### THE TASK:
Restate word for word the lines of the entries below, starting with the line that holds "If more than" and ending with the line that holds "## What can you get from NestedIn", and no others.

### DATA TO EXAMINE:
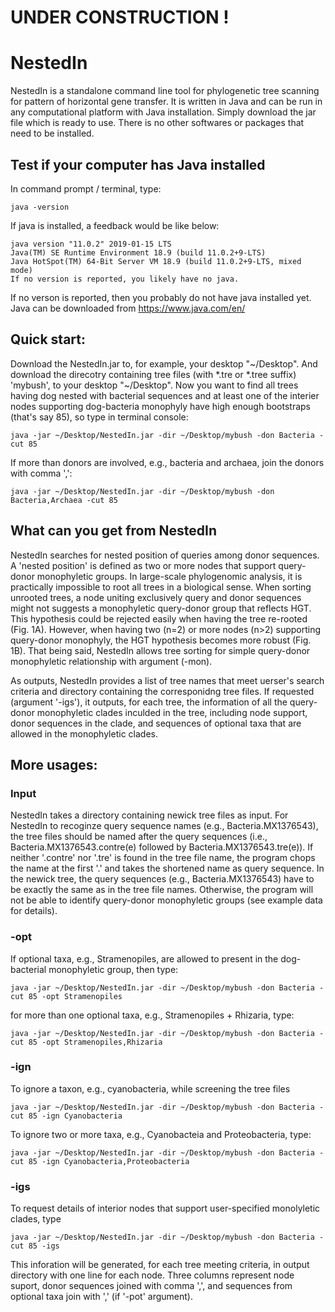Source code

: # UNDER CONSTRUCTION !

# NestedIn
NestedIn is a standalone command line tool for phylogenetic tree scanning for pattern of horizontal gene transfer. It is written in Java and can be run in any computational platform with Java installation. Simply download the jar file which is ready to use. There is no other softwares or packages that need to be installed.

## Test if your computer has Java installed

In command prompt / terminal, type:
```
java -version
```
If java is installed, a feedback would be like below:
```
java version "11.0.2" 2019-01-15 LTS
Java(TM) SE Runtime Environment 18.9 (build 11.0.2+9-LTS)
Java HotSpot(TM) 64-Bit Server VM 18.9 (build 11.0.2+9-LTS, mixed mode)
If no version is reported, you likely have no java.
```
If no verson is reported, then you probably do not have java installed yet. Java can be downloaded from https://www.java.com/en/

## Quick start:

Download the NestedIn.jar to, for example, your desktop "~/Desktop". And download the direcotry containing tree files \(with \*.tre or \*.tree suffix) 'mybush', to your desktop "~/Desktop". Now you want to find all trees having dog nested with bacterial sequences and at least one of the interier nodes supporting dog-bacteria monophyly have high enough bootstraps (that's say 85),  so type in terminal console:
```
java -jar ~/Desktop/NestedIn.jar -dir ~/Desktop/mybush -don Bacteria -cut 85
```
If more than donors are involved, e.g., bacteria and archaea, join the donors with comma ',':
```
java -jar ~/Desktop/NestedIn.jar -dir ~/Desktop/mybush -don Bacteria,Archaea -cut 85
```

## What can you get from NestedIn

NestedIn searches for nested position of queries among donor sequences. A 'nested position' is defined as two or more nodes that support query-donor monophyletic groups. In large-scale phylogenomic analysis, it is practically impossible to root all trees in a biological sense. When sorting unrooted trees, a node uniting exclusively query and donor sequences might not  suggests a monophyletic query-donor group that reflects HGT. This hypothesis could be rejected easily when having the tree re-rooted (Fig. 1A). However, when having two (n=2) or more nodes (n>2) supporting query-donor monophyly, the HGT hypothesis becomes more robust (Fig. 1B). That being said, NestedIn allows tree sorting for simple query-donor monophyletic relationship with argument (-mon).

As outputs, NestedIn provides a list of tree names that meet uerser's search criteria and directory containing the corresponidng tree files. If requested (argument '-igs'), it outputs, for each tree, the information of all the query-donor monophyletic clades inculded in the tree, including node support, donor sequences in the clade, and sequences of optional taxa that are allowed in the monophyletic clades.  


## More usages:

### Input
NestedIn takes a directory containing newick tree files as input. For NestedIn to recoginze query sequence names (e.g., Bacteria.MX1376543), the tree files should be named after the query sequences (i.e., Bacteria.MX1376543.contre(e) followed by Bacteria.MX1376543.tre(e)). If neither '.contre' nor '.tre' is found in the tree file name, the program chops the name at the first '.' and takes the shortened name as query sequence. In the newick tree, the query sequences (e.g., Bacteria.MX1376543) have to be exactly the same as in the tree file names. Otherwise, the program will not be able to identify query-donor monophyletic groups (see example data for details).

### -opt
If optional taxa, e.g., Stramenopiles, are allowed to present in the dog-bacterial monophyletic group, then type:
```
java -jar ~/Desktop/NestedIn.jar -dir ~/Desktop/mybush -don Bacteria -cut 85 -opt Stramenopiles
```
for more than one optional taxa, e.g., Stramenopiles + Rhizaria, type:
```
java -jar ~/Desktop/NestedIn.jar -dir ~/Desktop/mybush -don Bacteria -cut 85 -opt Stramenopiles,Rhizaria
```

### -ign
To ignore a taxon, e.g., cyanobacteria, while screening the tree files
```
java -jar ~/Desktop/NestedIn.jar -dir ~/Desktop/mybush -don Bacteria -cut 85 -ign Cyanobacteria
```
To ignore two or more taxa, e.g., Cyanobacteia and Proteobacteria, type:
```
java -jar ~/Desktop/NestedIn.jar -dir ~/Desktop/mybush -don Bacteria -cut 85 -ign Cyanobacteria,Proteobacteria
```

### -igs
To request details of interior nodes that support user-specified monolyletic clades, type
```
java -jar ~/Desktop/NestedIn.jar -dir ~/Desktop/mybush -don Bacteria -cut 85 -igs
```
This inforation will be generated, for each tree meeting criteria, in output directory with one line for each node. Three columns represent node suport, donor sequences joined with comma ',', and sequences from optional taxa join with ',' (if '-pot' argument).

### RESPONSE TO THIS EXERCISE:
If more than donors are involved, e.g., bacteria and archaea, join the donors with comma ',':
```
java -jar ~/Desktop/NestedIn.jar -dir ~/Desktop/mybush -don Bacteria,Archaea -cut 85
```

## What can you get from NestedIn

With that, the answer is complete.